Yo soy positiva y creo que sí. Ya lo han dicho y creo que así será. Es verdad que no es tan fácil como parece porque dentro de la creación de una Escuela Superior de Arte Dramático hay que hacer un gran trabajo por parte de las administraciones. Hay que desarrollar muchas programaciones didácticas, desarrollar muchas cosas porque no deja de ser una carrera. A mí me encantaría que estuviera muy ligada a la Universidad y que se cree pronto.

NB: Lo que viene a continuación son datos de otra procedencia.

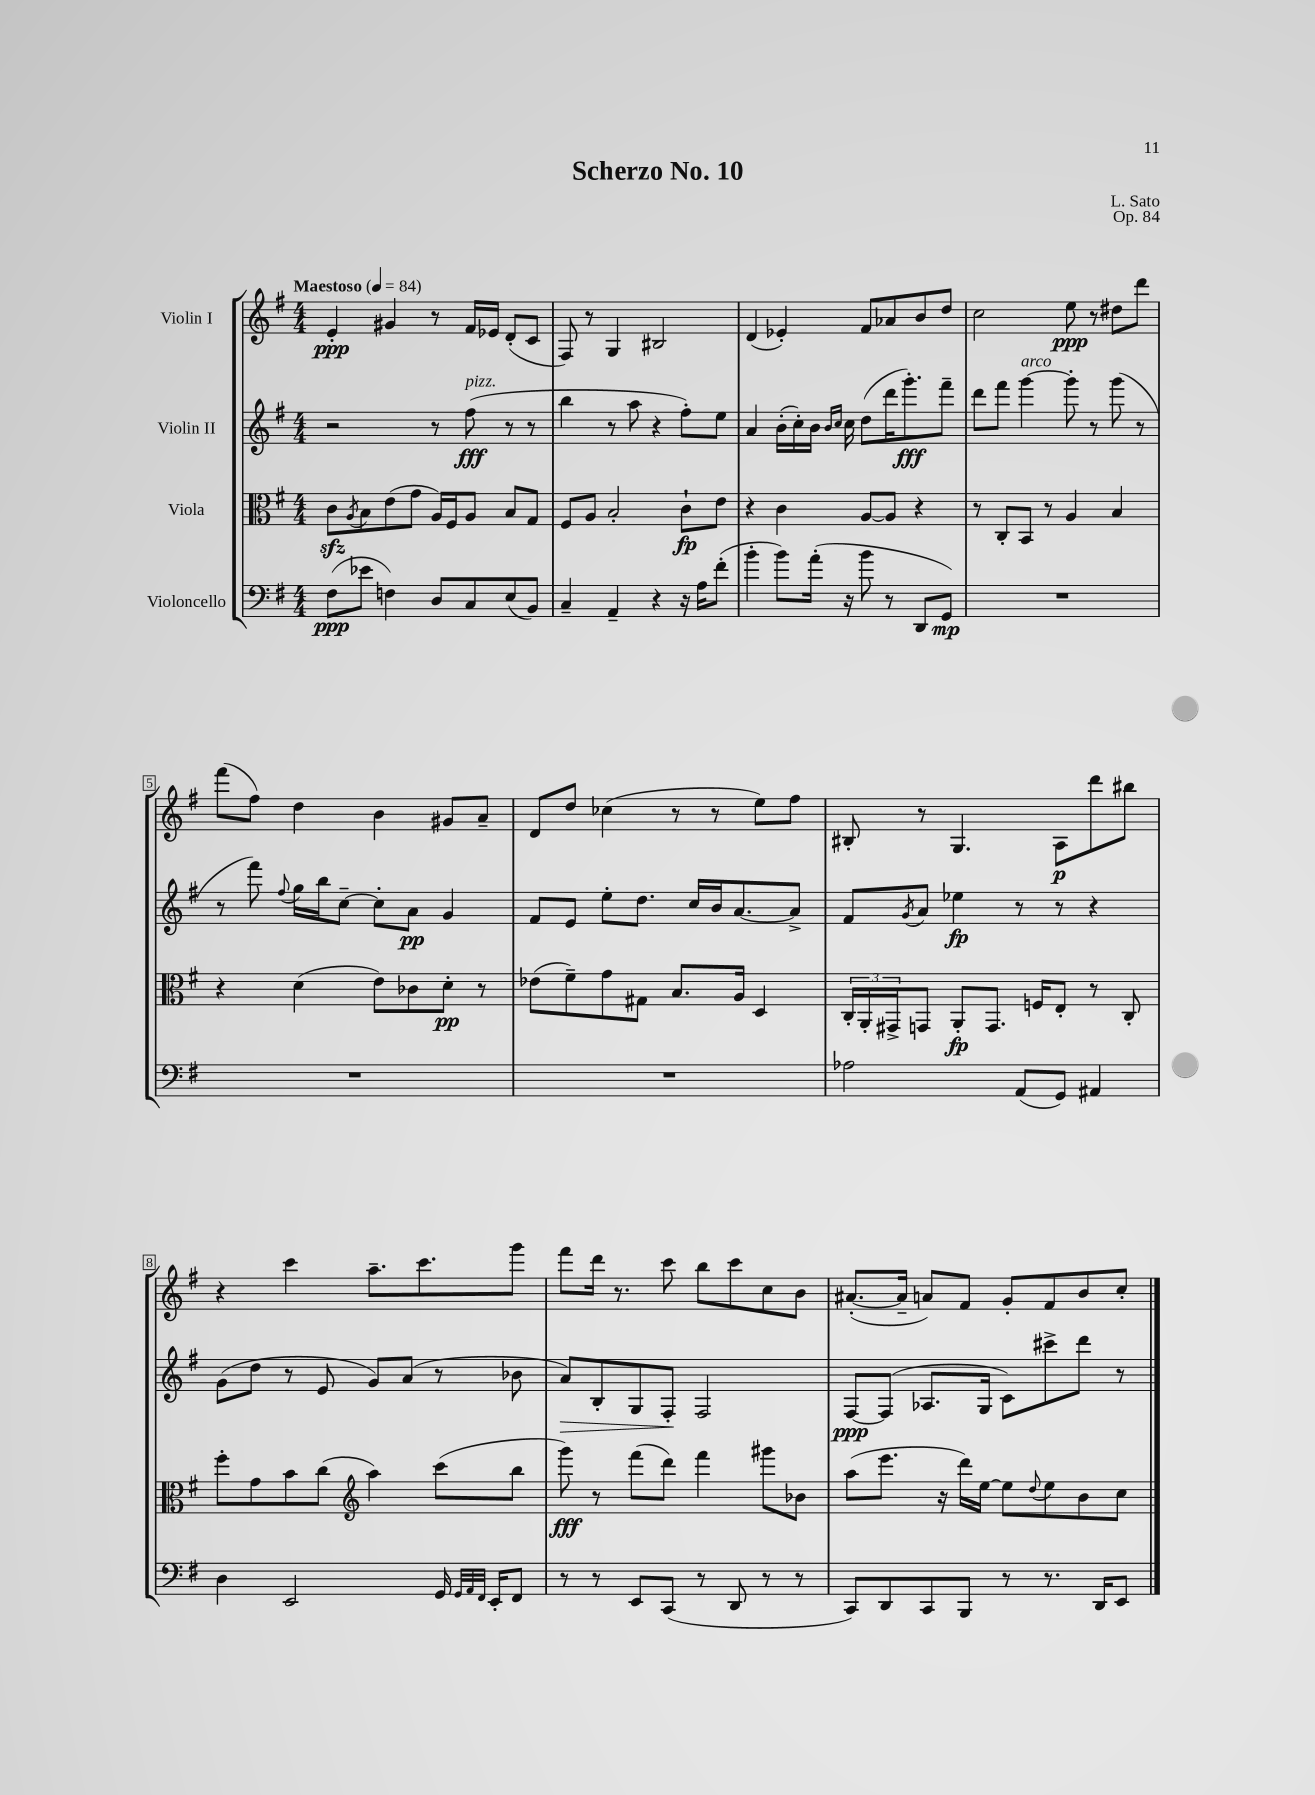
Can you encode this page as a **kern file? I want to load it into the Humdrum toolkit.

**kern	**dynam	**kern	**dynam	**kern	**dynam	**kern	**dynam
*part4	*part4	*part3	*part3	*part2	*part2	*part1	*part1
*staff4	*staff4	*staff3	*staff3	*staff2	*staff2	*staff1	*staff1
*I"Violoncello	*	*I"Viola	*	*I"Violin II	*	*I"Violin I	*
*clefF4	*	*clefC3	*	*clefG2	*	*clefG2	*
*k[f#]	*	*k[f#]	*	*k[f#]	*	*k[f#]	*
*M4/4	*	*M4/4	*	*M4/4	*	*M4/4	*
*MM84	*	*MM84	*	*MM84	*	*MM84	*
=1	=1	=1	=1	=1	=1	=1	=1
!	!	!	!	!	!	!LO:TX:a:B:t=Maestoso	!
(8F#\L	ppp	8czz\L	.	2r	.	4e'/	ppp
.	.	8qA/	.	.	.	.	.
8e-X\J	.	8B\	.	.	.	.	.
4Fn\)	.	(8e\	.	.	.	4g#X/	.
.	.	8g\J	.	.	.	.	.
8D/L	.	16A/LL)	.	8r	.	8r	.
.	.	16F#/J	.	.	.	.	.
!	!	!	!	!LO:TX:a:i:t=pizz.	!	!	!
8C/	.	8A/J	.	(8ff#\	fff	16f#/LL	.
.	.	.	.	.	.	16e-X/JJ	.
(8E/	.	8B/L	.	8r	.	(8d'/L	.
8BB/J)	.	8G/J	.	8r	.	8c/J	.
=2	=2	=2	=2	=2	=2	=2	=2
4C~/	.	8F#/L	.	4bb\	.	8F#/)	.
.	.	8A/J	.	.	.	8r	.
4AA~/	.	2B'/	.	8r	.	4G/	.
.	.	.	.	8aa\	.	.	.
4r	.	.	.	4r	.	2B#X/	.
16r	.	8c`\L	fp	8ff#'\L)	.	.	.
16A\KL	.	.	.	.	.	.	.
(8f#'\J	.	8e\J	.	8ee\J	.	.	.
=3	=3	=3	=3	=3	=3	=3	=3
4b'\	.	4r	.	4a/	.	(4d/	.
8b\L)	.	4c\	.	(16b'\LL	.	4e-X'/)	.
.	.	.	.	16cc'\)	.	.	.
(16a'\Jk	.	.	.	16b\JJ	.	.	.
.	.	.	.	16qqb/LL	.	.	.
.	.	.	.	16qqcc/JJ	.	.	.
16r	.	.	.	16cc\	.	.	.
8b\	.	[8A/L	.	(8dd\L	.	8f#/L	.
8r	.	8A/J]	.	16ddd\K	.	8a-X/	.
.	.	.	.	8.ggg'\)	fff	.	.
8DD/L	.	4r	.	.	.	8b/	.
8GG/J)	mp	.	.	8fff#~\J	.	8dd/J	.
=4	=4	=4	=4	=4	=4	=4	=4
1r	.	8r	.	8ddd\L	.	2cc\	.
.	.	8C'/L	.	8fff#\J	.	.	.
!	!	!	!	!LO:TX:a:i:t=arco	!	!	!
.	.	8BB/J	.	[4ggg\	.	.	.
.	.	8r	.	.	.	.	.
.	.	4A/	.	8ggg'\]	.	8ee\	ppp
.	.	.	.	8r	.	8r	.
.	.	4B/	.	(8ggg\	.	8dd#X\L	.
.	.	.	.	8r	.	8ddd\J	.
!!LO:LB:g=z
=5	=5	=5	=5	=5	=5	=5	=5
1r	.	4r	.	8r	.	(8fff#\L	.
.	.	.	.	8fff#\)	.	8ff#\J)	.
.	.	.	.	8qqff#/	.	.	.
.	.	(4d\	.	16gg\LL	.	4dd\	.
.	.	.	.	16bb\J	.	.	.
.	.	.	.	[8cc~\J	.	.	.
.	.	8e\L)	.	8cc'\L]	.	4b\	.
.	.	8c-X\	.	8a\J	pp	.	.
.	.	8d'\J	pp	4g/	.	8g#X/L	.
.	.	8r	.	.	.	8a~/J	.
=6	=6	=6	=6	=6	=6	=6	=6
1r	.	(8e-X\L	.	8f#/L	.	8d/L	.
.	.	8f#~\)	.	8e/J	.	8dd/J	.
.	.	8g\	.	8ee'\L	.	(4cc-X\	.
.	.	8G#X\J	.	8.dd\J	.	.	.
.	.	8.B/L	.	.	.	8r	.
.	.	.	.	16cc/LL	.	.	.
.	.	.	.	16b/J	.	8r	.
.	.	16A/Jk	.	[8.a/	.	.	.
.	.	4D/	.	.	.	8ee\L)	.
.	.	.	.	8a^/J]	.	8ff#\J	.
=7	=7	=7	=7	=7	=7	=7	=7
2A-X\	.	24C'/LL	.	8f#/L	.	8B#X'/	.
.	.	24AA'/	.	.	.	.	.
.	.	24GG#X^/J	.	.	.	.	.
.	.	.	.	8qg/	.	.	.
.	.	8GGn/J	.	8a/J	.	8r	.
.	.	8AA'/L	fp	4ee-X\	fp	4.G/	.
.	.	8.GG/J	.	.	.	.	.
(8AA/L	.	.	.	8r	.	.	.
.	.	16Fn/KL	.	.	.	.	.
8GG/J)	.	8E'/J	.	8r	.	8A\L	p
4AA#X/	.	8r	.	4r	.	8ddd\	.
.	.	8C'/	.	.	.	8bb#X\J	.
!!LO:LB:g=z
=8	=8	=8	=8	=8	=8	=8	=8
4D\	.	8ff#'\L	.	(8g\L	.	4r	.
.	.	8g\	.	8dd\J	.	.	.
2EE/	.	8b\	.	8r	.	4ccc\	.
.	.	(8cc\J	.	8e/	.	.	.
*	*	*clefG2	*	*	*	*	*
.	.	4aa\)	.	8g/L)	.	8.aa~\L	.
.	.	.	.	(8a/J	.	.	.
.	.	.	.	.	.	8.ccc\	.
16GG/	.	(8ccc\L	.	8r	.	.	.
32qqGG/LLL	.	.	.	.	.	.	.
32qqAA/	.	.	.	.	.	.	.
32qqFF#/JJJ	.	.	.	.	.	.	.
16EE'/KL	.	.	.	.	.	.	.
8FF#/J	.	8bb\J	.	8b-X\	.	8ggg\J	.
=9	=9	=9	=9	=9	=9	=9	=9
!	!	!	!	!	!LO:HP:b	!	!
8r	.	8ggg\)	fff	8a/L)	>	8fff#\L	.
8r	.	8r	.	8B'/	.	16ddd\Jk	.
.	.	.	.	.	.	8.r	.
8EE/L	.	(8fff#\L	.	8G/	.	.	.
(8CC/J	.	8ddd\J)	.	8F#'/J	.	8ccc\	.
8r	.	4fff#\	.	2F#/	]	8bb\L	.
8DD/	.	.	.	.	.	8ccc\	.
8r	.	8ggg#X\L	.	.	.	8cc\	.
8r	.	8b-X\J	.	.	.	8b\J	.
=10	=10	=10	=10	=10	=10	=10	=10
8CC/L)	.	(8aa\L	.	[8F#/L	ppp	([8.a#X'/L	.
8DD/	.	8.eee\J	.	(8F#/J]	.	.	.
.	.	.	.	.	.	16a#~/Jk]	.
8CC/	.	.	.	8.A-X/L	.	8an/L)	.
.	.	16r	.	.	.	.	.
8BBB/J	.	16ddd\LL)	.	.	.	8f#/J	.
.	.	[16ee\JJ	.	16G/Jk	.	.	.
8r	.	8ee\L]	.	8c\L)	.	8g'/L	.
.	.	8qqdd/	.	.	.	.	.
8.r	.	8ee\	.	8ccc#X^\	.	8f#/	.
.	.	8b\	.	8ddd\J	.	8b/	.
16DD/KL	.	.	.	.	.	.	.
8EE/J	.	8cc\J	.	8r	.	8cc'/J	.
==	==	==	==	==	==	==	==
*-	*-	*-	*-	*-	*-	*-	*-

Estoy convencida de que muchos de mis alumnos de la escuela acabarían estudiando allí.  Las escuelas municipales son el primer paso para ir a esas escuelas superiores. Pero además podríamos llenar a Cuenca de muchos otros cursos formativos, jornadas de investigación… creo que es muy necesario y es el primer paso crear mucha formación en todos los aspectos de las artes escénicas para luego tener este tejido económico-cultural del que hablaba antes. Llegará aunque no es fácil pero hay que luchar por ello. Espero y deseo que así sea.

¿Cree que el colectivo del teatro en Cuenca se siente apoyado por las instituciones?

Antropológicamente el teatro nunca ha estado apoyado por las instituciones, ni en la historia del teatro ni en muchos sitios (risas).  Siempre me he sentido apoyada pero a mí me gustaría que no todo el teatro ni toda la cultura tuvieran que depender de las instituciones porque esto conlleva otras cosas que supondrían otra conversación. El teatro es un arte minoritario en el que creo que queda mucho por hacer y es un trabajo entre todos y espero que tengamos un futuro muy próximo en esto.